Busting the Six-Meal Myth

6-Meal-Myth

A University of Oslo study discovered that eating three meals a day, rather than six, produces greater muscle and strength gains.

True or false: Eating six small meals a day, instead of three large ones, will help you lose weight. Based on health advice in recent years, many of us would answer with a resounding “true” — but we’d be wrong. New research has widely debunked this belief. In fact, there’s a growing body of scientific support for sticking to three square meals.

One of the most pervasive myths is that frequent eating fuels metabolism — like using kindling to stoke a fire — and burns more calories. A 2013 University of Colorado study, however, reports that increasing meals from three to six (while maintaining the same calorie count) has no significant effect on metabolic rate or fat oxidation. In fact, the study shows that frequent nibbling actually increases hunger and the desire to eat. “We suspect that subjects never felt fully satisfied with the smaller meals,” says researcher Edward Melanson, PhD.
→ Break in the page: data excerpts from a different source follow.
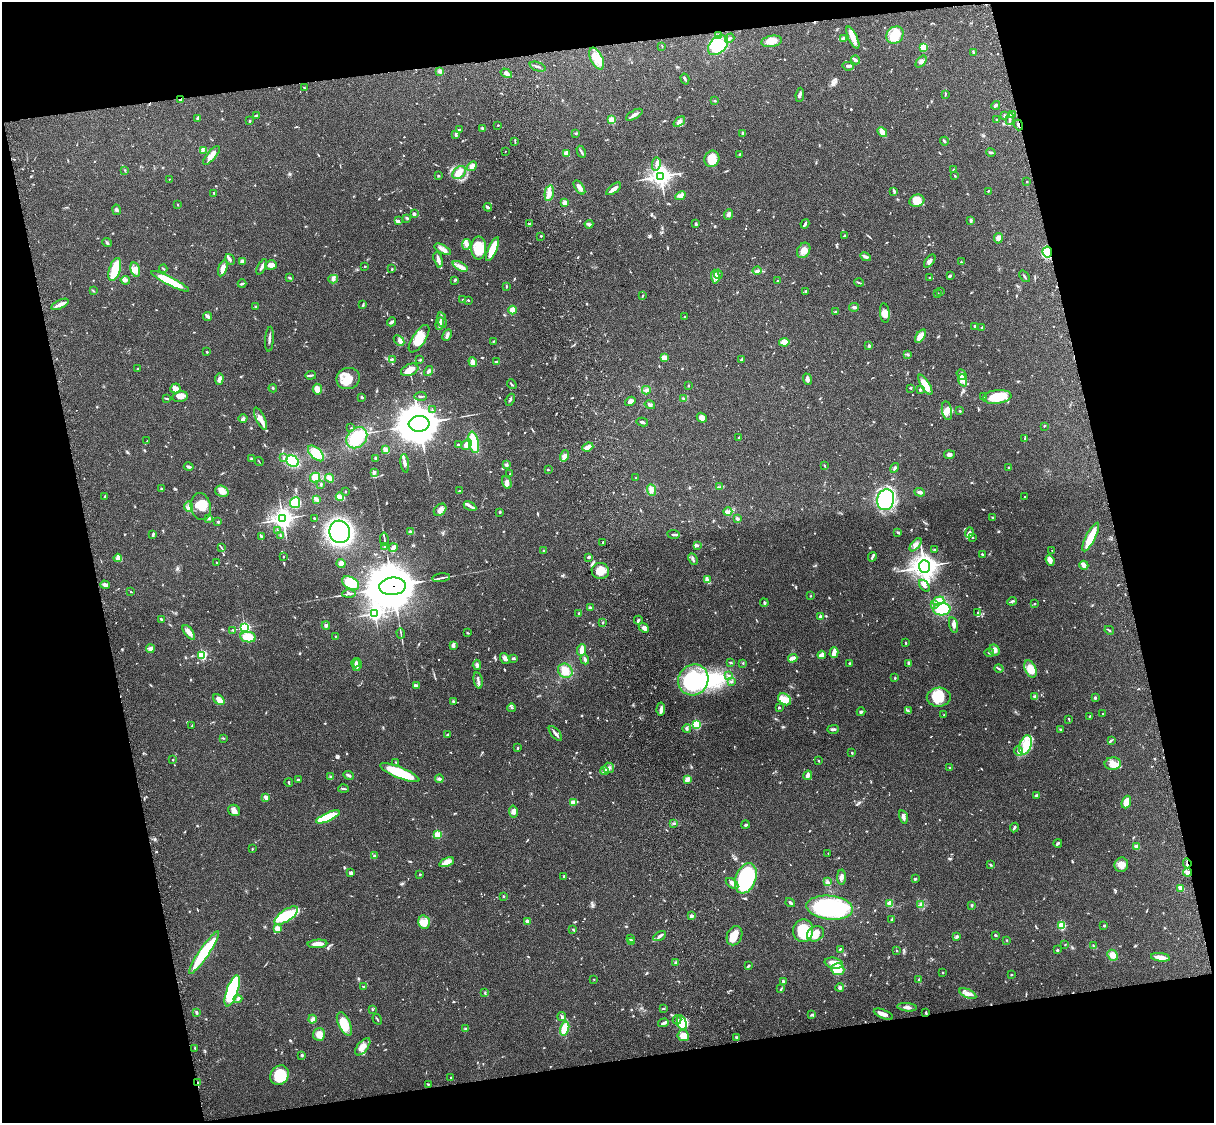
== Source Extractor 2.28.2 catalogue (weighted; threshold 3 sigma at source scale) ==
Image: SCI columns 119-4965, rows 164-4647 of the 5085 x 4924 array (HDU 1 of 3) = the unmasked area's bounding box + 8 px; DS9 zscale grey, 4 x 4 block average (1 PNG px = mean of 4 x 4 image px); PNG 1216 x 1125 px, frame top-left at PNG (2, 2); each listed source drawn as its Kron ellipse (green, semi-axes under 4 px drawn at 4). Shown black and unused: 25% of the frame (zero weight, under 3 of 4 exposures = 6% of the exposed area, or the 3 px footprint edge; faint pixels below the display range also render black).
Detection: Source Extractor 2.28.2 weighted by HDU 2 'WHT'. Background 0.104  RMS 0.0065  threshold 0.0294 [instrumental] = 3 sigma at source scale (4.5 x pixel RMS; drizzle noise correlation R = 1.50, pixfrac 1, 0.05/0.05 arcsec/px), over >= 5 px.
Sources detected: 936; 3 too faint to see at this stretch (4 x 4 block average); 6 inside a brighter object's white glare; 5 cosmic-ray / hot-pixel residue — neither listed nor drawn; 18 coinciding with a brighter row at this scale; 64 inside a brighter listed object's ellipse — not listed separately; of the other 840, all 500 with FLUX_AUTO >= 2.52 (the completeness limit of this list) listed and drawn (340 fainter detections not listed), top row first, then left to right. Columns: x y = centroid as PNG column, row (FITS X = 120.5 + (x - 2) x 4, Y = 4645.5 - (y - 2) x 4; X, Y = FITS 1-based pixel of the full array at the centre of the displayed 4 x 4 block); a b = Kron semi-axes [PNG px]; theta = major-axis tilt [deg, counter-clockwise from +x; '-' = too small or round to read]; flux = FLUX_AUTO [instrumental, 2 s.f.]
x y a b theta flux
895 35 9 8 - 91
718 36 3 2 - 8.9
853 37 12 4 -65 39
730 38 5 2 - 4.8
844 38 3 2 - 4.6
772 41 10 5 10 32
718 45 12 8 45 120
662 46 3 2 - 2.5
924 47 2 2 - 220
973 52 3 2 - 2.6
597 59 12 6 -64 41
855 60 4 2 - 14
921 61 7 4 48 11
848 66 6 3 -6 7.9
538 67 8 2 -21 9.5
440 71 3 3 - 8.3
506 73 6 4 -32 17
685 79 5 2 - 5.9
304 88 2 2 - 3.4
945 94 3 2 - 2.6
800 95 7 2 83 8.5
181 99 3 2 - 12
715 101 2 2 - 5.5
996 105 5 2 - 10
256 115 3 2 - 3.3
634 115 9 3 30 13
1012 115 4 3 - 8.8
1005 116 3 2 - 4
197 118 3 2 - 6.6
1010 119 6 2 80 7.4
612 120 2 2 - 180
996 120 3 2 - 2.7
250 121 2 2 - 3.8
679 122 7 3 38 13
498 125 2 2 - 3.6
1018 125 5 2 - 6.7
483 128 3 2 - 3.8
459 130 3 2 - 3.9
882 132 5 4 - 22
576 133 3 2 - 2.8
742 133 4 2 - 6.5
456 135 3 2 - 5.8
515 141 4 2 - 3.5
944 141 4 2 - 5.1
203 150 3 2 - 4.3
505 151 2 2 - 3.4
581 152 6 2 -61 7.7
991 152 5 2 - 6.4
567 153 4 3 - 16
740 154 3 2 - 5.8
211 155 11 4 50 32
712 159 8 7 - 67
656 164 7 3 80 10
472 166 5 3 - 20
125 170 2 2 - 2.8
954 170 3 2 - 6.5
459 173 8 5 44 44
438 176 2 2 - 18
660 176 4 4 - 2100
955 176 3 2 - 2.8
169 179 2 2 - 3.3
1027 182 2 2 - 2.9
579 187 8 3 -55 23
614 189 9 3 37 22
894 191 3 2 - 4.6
988 191 2 2 - 3.3
214 193 2 2 - 4
549 193 8 4 79 22
681 196 6 4 28 18
917 201 7 6 - 46
565 203 2 2 - 95
177 204 2 2 - 3.4
488 207 4 2 - 8.1
116 210 5 3 - 6.6
414 214 3 2 - 11
728 214 5 3 - 8.6
407 218 3 3 - 4.7
971 220 4 2 - 8.3
398 221 3 3 - 7.3
529 224 2 2 - 7.4
589 224 4 2 - 14
696 224 2 2 - 7.8
805 224 5 2 - 7.5
845 235 3 2 - 4
541 236 2 2 - 3
998 238 5 4 - 17
107 243 5 2 - 4.8
466 244 5 3 - 11
479 248 11 7 -90 88
443 249 9 3 -28 16
493 249 13 3 66 110
804 250 8 6 59 32
1047 252 5 4 - 180
866 257 5 3 - 10
230 259 6 2 -59 7.9
438 259 8 2 -76 24
242 261 3 2 - 12
930 261 7 3 51 13
961 262 3 2 - 3.1
271 265 6 5 - 19
365 266 2 2 - 2.9
460 266 8 3 -26 18
262 267 8 2 63 12
163 268 4 2 - 3.7
223 268 8 4 72 25
115 269 12 5 72 89
392 269 2 2 - 2.9
135 270 7 4 -75 21
757 270 4 2 - 5.8
718 274 4 2 - 5.8
950 276 3 3 - 5
1024 276 6 2 -53 5.4
715 277 7 2 -87 12
289 278 3 2 - 4.5
930 278 3 2 - 3.4
333 279 5 3 - 9.7
125 280 5 3 - 13
455 280 3 2 - 4.8
170 281 21 4 -27 130
778 281 3 2 - 3.1
859 283 5 2 - 4.3
242 284 4 2 - 7
506 286 4 2 - 3.3
93 291 4 2 - 3.3
806 291 2 2 - 3.9
941 292 3 2 - 2.8
938 294 2 2 - 5.9
643 296 3 2 - 3.3
463 300 3 3 - 5.1
468 300 2 2 - 3.4
60 304 9 3 27 16
363 305 4 2 - 4.8
255 307 2 2 - 2.6
854 307 5 3 - 7.4
513 310 4 3 - 35
836 312 4 2 - 4.8
885 313 10 4 -83 24
208 316 5 3 - 7.3
684 317 2 2 - 2.6
442 320 8 3 -76 15
391 322 5 2 - 13
440 324 6 3 85 11
975 326 3 2 - 7.7
982 328 3 2 - 6
447 335 6 3 62 9.7
920 336 7 4 54 41
269 339 12 2 86 11
419 339 16 6 56 68
399 340 6 4 -45 11
493 341 3 2 - 3.3
784 342 5 4 - 34
869 346 2 2 - 24
207 352 2 2 - 3.7
907 354 3 2 - 2.9
664 358 4 3 - 25
392 359 2 2 - 2.6
742 359 3 2 - 7.8
420 360 3 2 - 4.2
473 362 5 3 - 21
497 362 4 2 - 10
138 369 2 2 - 3
410 370 9 5 22 33
429 371 5 3 - 8.1
962 374 5 3 - 16
311 375 5 2 - 6.4
219 379 6 3 88 12
348 379 12 10 20 60
808 379 6 3 -70 13
963 380 6 3 -71 18
512 384 5 2 - 4
688 385 3 2 - 3
925 385 11 4 -58 55
175 388 5 5 - 23
273 388 4 2 - 3.9
911 388 3 2 - 3.6
317 389 5 4 - 23
646 390 4 3 - 11
920 390 2 2 - 17
180 396 8 5 10 25
420 396 6 2 2 4.3
362 397 3 2 - 5
983 397 2 2 - 2.7
997 397 14 6 7 110
166 398 4 2 - 4.4
683 399 3 2 - 3.6
510 400 6 2 68 6
630 401 5 4 - 17
650 405 5 3 - 6.9
432 410 3 2 - 3
947 411 9 5 -79 27
960 411 2 2 - 3.9
702 418 5 4 - 21
243 419 4 3 - 9
260 419 12 4 -64 30
642 422 6 2 -11 6.1
419 424 10 8 5 13000
1044 426 2 2 - 2.5
351 428 2 2 - 2.5
739 437 3 2 - 2.7
357 438 12 9 46 120
1025 438 2 2 - 4.5
147 441 3 2 - 2.6
474 442 11 5 -78 98
467 444 6 4 45 33
458 445 4 2 - 3.6
588 447 5 3 - 32
386 450 4 2 - 27
316 453 10 5 -43 75
949 455 5 3 - 12
564 456 6 4 75 14
284 457 4 2 - 4.7
375 458 2 2 - 6.7
251 459 3 2 - 3.7
292 461 6 5 - 130
259 462 4 2 - 2.5
405 463 9 2 -83 15
507 464 3 2 - 4.5
824 466 3 2 - 3.2
189 467 5 2 - 7.4
895 468 5 2 - 8.1
1009 468 2 2 - 3.5
548 470 2 2 - 3.3
374 472 3 3 - 8
510 474 3 2 - 3
315 478 5 4 - 30
330 478 4 3 - 26
636 478 2 2 - 3.1
507 482 6 4 -67 15
321 484 3 2 - 3.6
720 487 4 2 - 4.4
161 488 2 2 - 3.9
651 490 6 4 -69 18
222 491 7 5 -25 28
460 491 2 2 - 2.5
345 492 2 2 - 4.4
920 492 5 3 - 12
105 496 3 2 - 5.9
1024 496 2 2 - 5.6
340 497 4 2 - 8.3
316 499 4 3 - 11
886 500 10 8 75 380
295 503 5 5 - 110
201 506 14 10 -78 71
470 506 7 2 -28 9.4
189 507 5 4 - 14
440 510 7 5 44 19
500 512 2 2 - 4.2
728 512 4 2 - 7.8
314 518 2 2 - 5.3
993 518 3 2 - 5.9
209 519 4 2 - 6
283 519 4 3 - 2100
737 519 3 3 - 6.2
218 522 3 2 - 3.8
277 531 3 2 - 3.6
340 532 11 10 - 880
411 532 4 2 - 13
898 532 2 2 - 6.9
969 533 5 4 - 12
153 534 4 2 - 6
673 534 6 2 -7 6.6
261 536 3 2 - 8.9
281 536 3 2 - 8.8
973 537 2 2 - 2.8
1091 537 16 4 62 86
384 539 7 2 -81 5.9
603 542 2 2 - 3.3
697 545 4 2 - 4.9
915 545 8 4 50 15
221 547 3 2 - 2.8
384 547 2 2 - 2.8
393 548 4 2 - 22
934 549 3 2 - 2.9
543 551 3 2 - 3.8
1052 551 2 2 - 2.5
982 554 2 2 - 5.8
283 557 2 2 - 2.9
589 557 3 2 - 6.8
872 557 5 2 - 7.1
118 558 4 2 - 7
693 559 6 2 -64 5.4
1050 560 6 4 -70 19
216 563 3 2 - 3
341 563 4 4 - 13
1084 565 5 2 - 30
924 567 6 5 - 3200
600 571 9 8 - 48
441 578 9 2 8 9
707 580 3 3 - 7.7
351 583 9 6 -30 80
105 585 5 3 - 15
393 586 13 9 6 24000
924 586 7 3 -53 8.7
131 592 2 2 - 2.5
349 594 6 3 1 9.5
811 596 2 2 - 2.5
939 601 6 4 18 40
1012 601 5 2 - 5.6
764 603 4 2 - 5.3
1035 604 2 2 - 3.4
935 605 2 2 - 4.3
590 608 3 2 - 7.5
942 609 9 6 2 120
375 613 3 3 - 720
977 613 3 2 - 3.6
579 614 3 2 - 7.3
820 617 3 3 - 8.6
161 619 3 2 - 5.4
638 620 4 2 - 4.5
602 622 2 2 - 3.1
326 625 4 3 - 7
953 625 8 3 -76 13
245 628 2 2 - 520
644 628 5 3 - 20
233 630 3 2 - 3.6
1109 630 5 2 - 4.3
189 632 8 3 -51 27
401 633 5 2 - 4.2
467 633 3 2 - 3.6
335 636 2 2 - 2.9
248 637 8 5 -11 73
906 643 2 2 - 8.9
453 646 2 2 - 13
150 649 4 4 - 15
582 650 6 3 84 32
994 650 6 5 - 16
834 653 5 3 - 33
989 653 5 2 - 5.5
202 655 2 2 - 420
822 655 4 2 - 32
513 658 4 2 - 6.2
793 658 5 2 - 27
505 659 6 3 -57 12
585 659 5 3 - 8.9
730 662 4 2 - 3.4
355 663 4 2 - 5.7
743 663 2 2 - 2.6
849 663 3 2 - 2.9
909 664 3 2 - 12
357 665 6 2 80 8.8
477 665 5 3 - 9.4
999 669 5 2 - 4.6
1030 669 9 5 -65 63
565 671 8 6 -42 39
728 675 3 2 - 3.2
895 678 3 2 - 3.2
693 680 16 14 52 330
478 681 8 2 -79 9.6
731 682 3 2 - 4.2
417 685 4 2 - 4.6
939 697 12 9 3 91
1035 697 4 2 - 5.8
1095 698 3 2 - 5.1
785 699 7 5 -36 35
219 700 6 4 -40 17
453 701 4 2 - 3.3
779 707 2 2 - 4.6
512 708 4 2 - 3.9
661 709 7 3 86 13
908 711 3 2 - 5.1
861 712 4 3 - 6
1103 713 2 2 - 3.6
944 715 2 2 - 2.8
1090 716 3 2 - 2.7
1069 719 2 2 - 3.2
696 725 2 2 - 400
192 726 3 2 - 2.6
687 728 4 2 - 7.1
833 729 6 2 1 10
1061 730 3 2 - 6.7
448 734 3 3 - 4.5
555 734 9 2 -49 13
223 738 3 2 - 3.7
1111 740 3 2 - 4.2
1026 745 10 6 71 58
518 748 3 2 - 4.3
1018 751 5 3 - 7.7
852 753 2 2 - 8.9
173 760 2 2 - 2.8
818 761 3 2 - 2.7
396 763 3 2 - 3.8
1113 764 8 6 2 27
609 768 5 5 - 14
949 768 2 2 - 4.1
605 771 4 2 - 5.7
400 773 21 5 -22 190
348 775 5 2 - 8.1
808 775 5 3 - 12
330 777 2 2 - 4.1
298 779 2 2 - 3.7
439 779 4 2 - 6.5
687 779 4 3 - 23
289 782 4 2 - 3.7
343 789 5 2 - 5.2
1036 795 3 2 - 5.3
266 797 3 2 - 17
573 802 3 3 - 17
1126 802 6 4 69 50
234 810 6 5 - 22
513 811 6 4 -80 17
328 817 13 4 24 120
903 817 7 3 -75 15
674 823 3 2 - 3.9
745 825 4 2 - 4.7
1014 828 5 2 - 6.8
437 835 2 2 - 200
1058 843 4 2 - 6.1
A 2013 report from Prague’s Institute for Clinical and Experimental Medicine found that when people with type 2 diabetes ate two large meals a day for 12 weeks, they dropped more weight than those who ate six meals, and they reduced their body mass index by 1.23 points.

Muscles can benefit from less-frequent meals as well. A University of Oslo study discovered that eating three meals a day, rather than six, produces greater muscle and strength gains. (And muscle is an excellent fat-burner.)

The cherry on top? Three meals a day are more likely to provide a well-rounded diet. The planning and prep involved in eating six mini-meals daily can be difficult, making it tempting to just grab a yogurt for every meal instead.